Then in the fall it's time to undo it all and put the garden to bed. That involves just as much work.
With dry days, and a sense of urgency because of pending work elsewhere when Jill's house closes, we have begun the work of deconstructing the garden.
Today I picked flowers.
No, not these flowers, although we are enjoying a late blush of pink roses.
I collected all of the yard art, including the glass flowers, to be stored away for the winter.
The flowers need to be washed of their accumulated dust and pollen and leaves and needles so I set up outside in the SUN ! to do the job this afternoon.
With the washing done, I set them in the sun to dry.
Tom had much harder work to do. He got an early start (well, 10:00, that's about as early as it gets around here) while I went out for my 3.5 mile walk followed by my exercise routine.
Tom was putting the raised garden beds to bed.Yesterday he dug the dahlias and took down all of the vines and trellises that held sweet peas and beans and cucumbers. I transplanted out some fox glove seedlings that self sow and thrive in the rich soil here. Today Tom began the spading of the beds, turning under left over plant material. Then he covers the beds with landscape cloth to keep the weeds from growing and the rain from hardening the soil. It will be ready for planting in the spring.

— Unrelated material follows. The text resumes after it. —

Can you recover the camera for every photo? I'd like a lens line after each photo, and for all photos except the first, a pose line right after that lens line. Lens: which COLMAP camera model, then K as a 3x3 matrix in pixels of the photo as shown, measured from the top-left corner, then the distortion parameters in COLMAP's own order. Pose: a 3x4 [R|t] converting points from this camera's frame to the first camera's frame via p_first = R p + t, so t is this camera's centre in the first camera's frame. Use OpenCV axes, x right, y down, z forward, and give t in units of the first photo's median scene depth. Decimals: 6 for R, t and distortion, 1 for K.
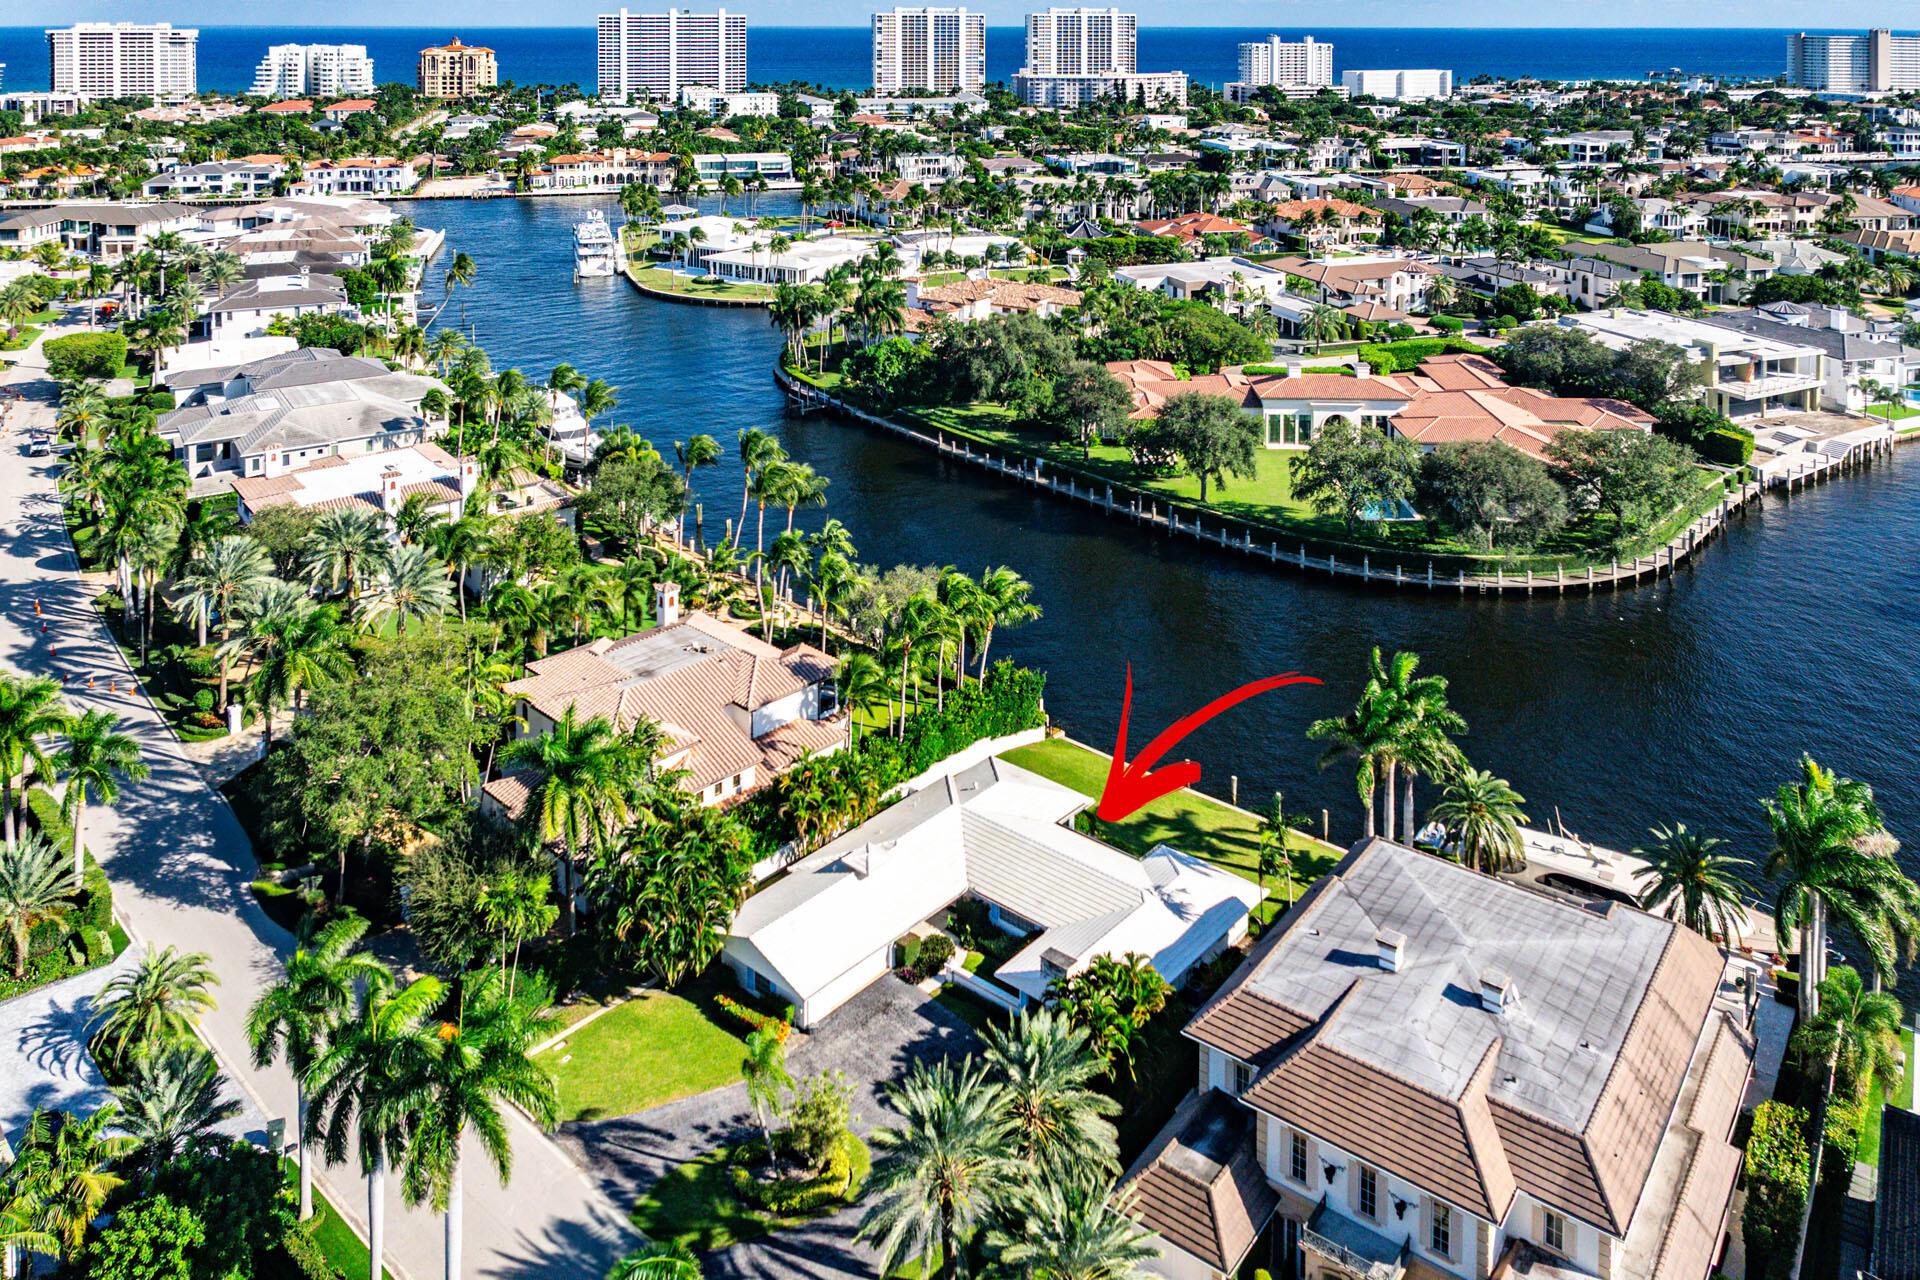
lens RADIAL K [[1289.5, 0, 960.0], [0, 1289.5, 640.0], [0, 0, 1]] dist [-0.038687, 0.038989]
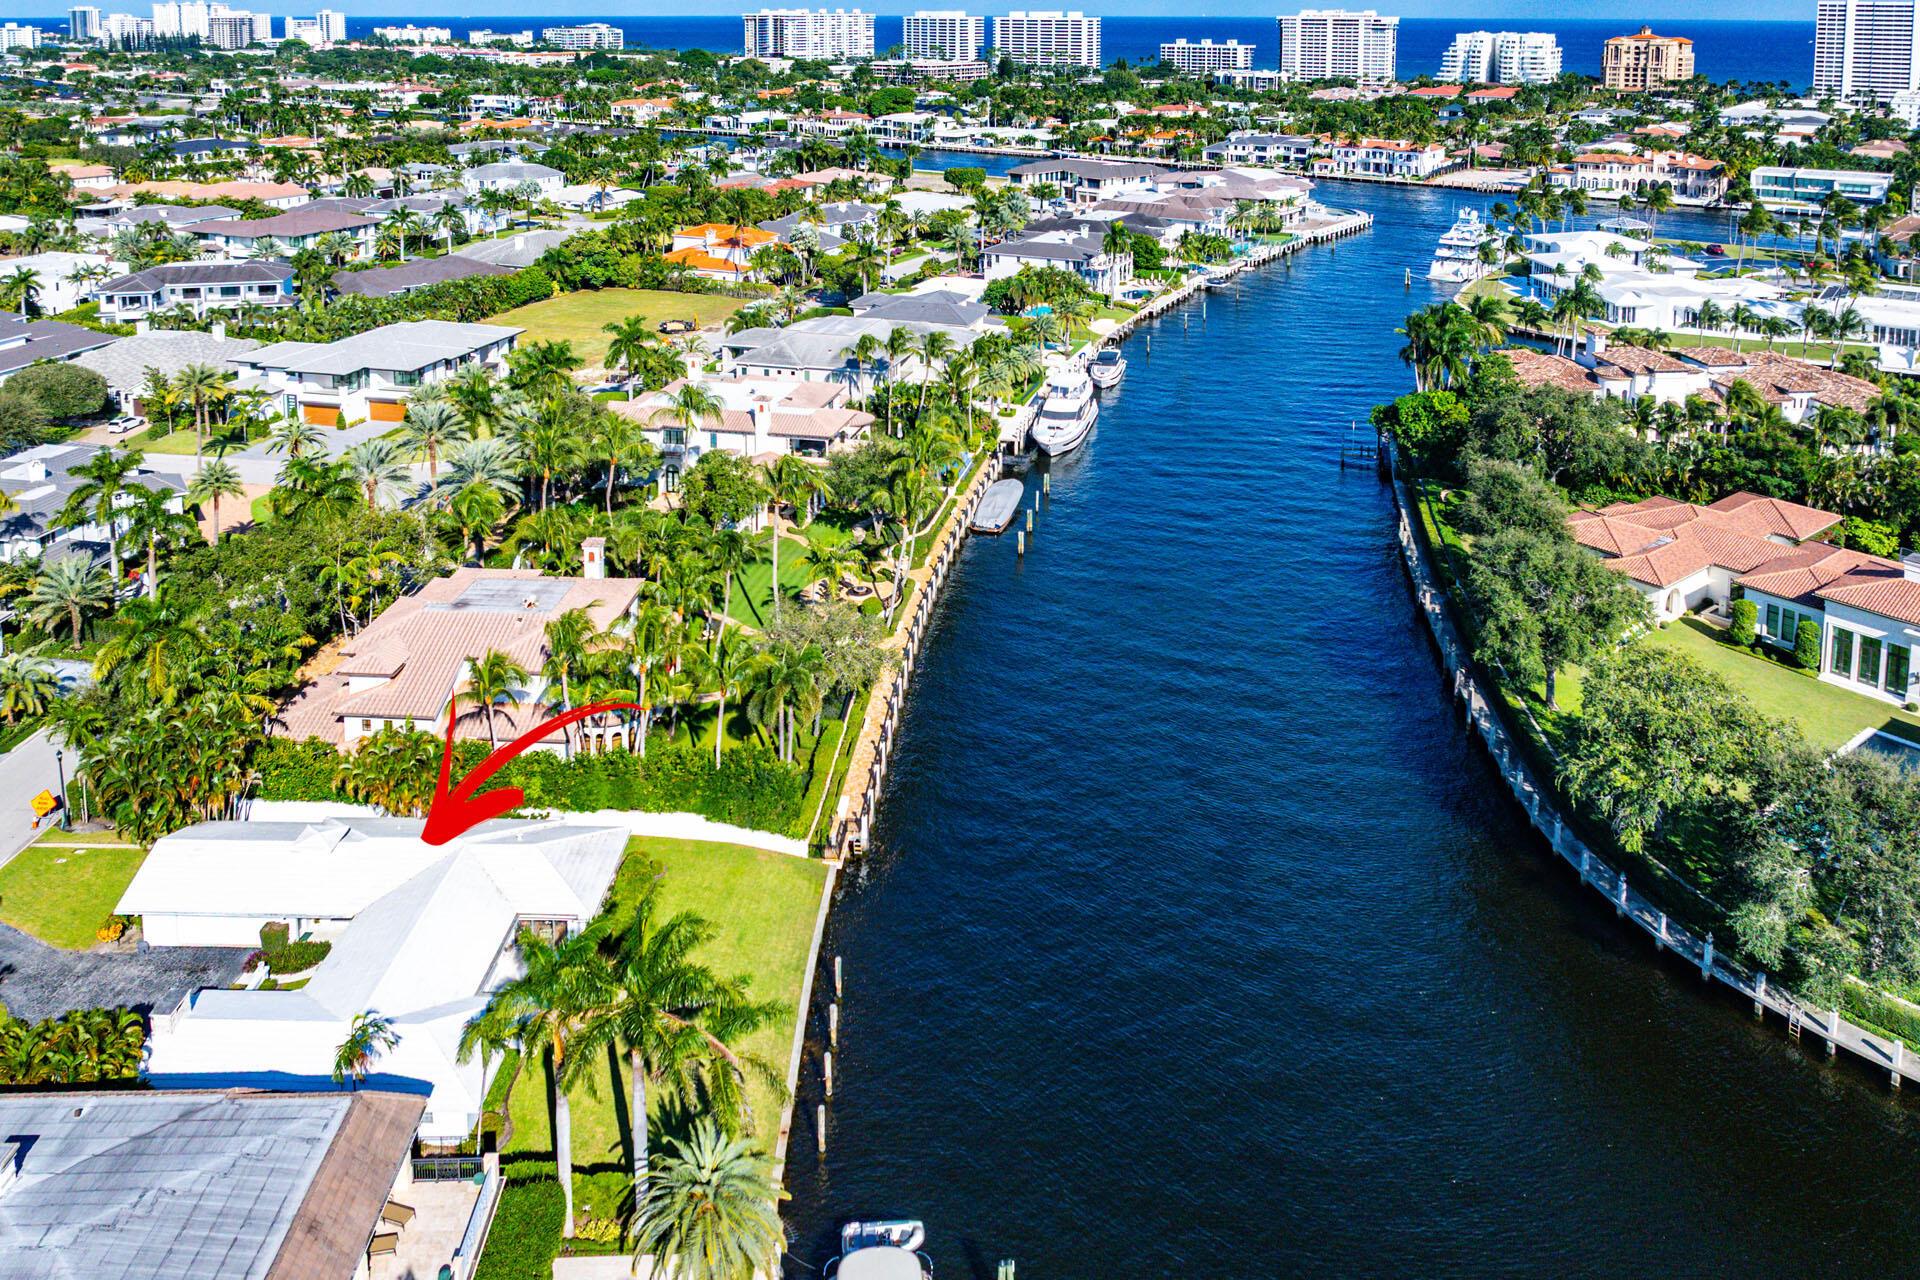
lens RADIAL K [[1289.5, 0, 960.0], [0, 1289.5, 640.0], [0, 0, 1]] dist [-0.038687, 0.038989]
pose [[0.659585, 0.328839, -0.675879, 0.118485], [-0.324835, 0.935618, 0.138207, -0.036915], [0.677813, 0.128390, 0.723938, 0.087707]]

It was after 4:00 when he tucked the last bed in for the winter.
We still have beets and carrots in that final bed, so we will leave it for a while.
And so it has begun. I got a start yesterday in cleaning out one of the perennial beds. There will be lots more of that, crawling around on the wet ground. The final step will be putting down leaf mulch, but that will be at least a month from now. Hopefully it will be done by Thanksgiving.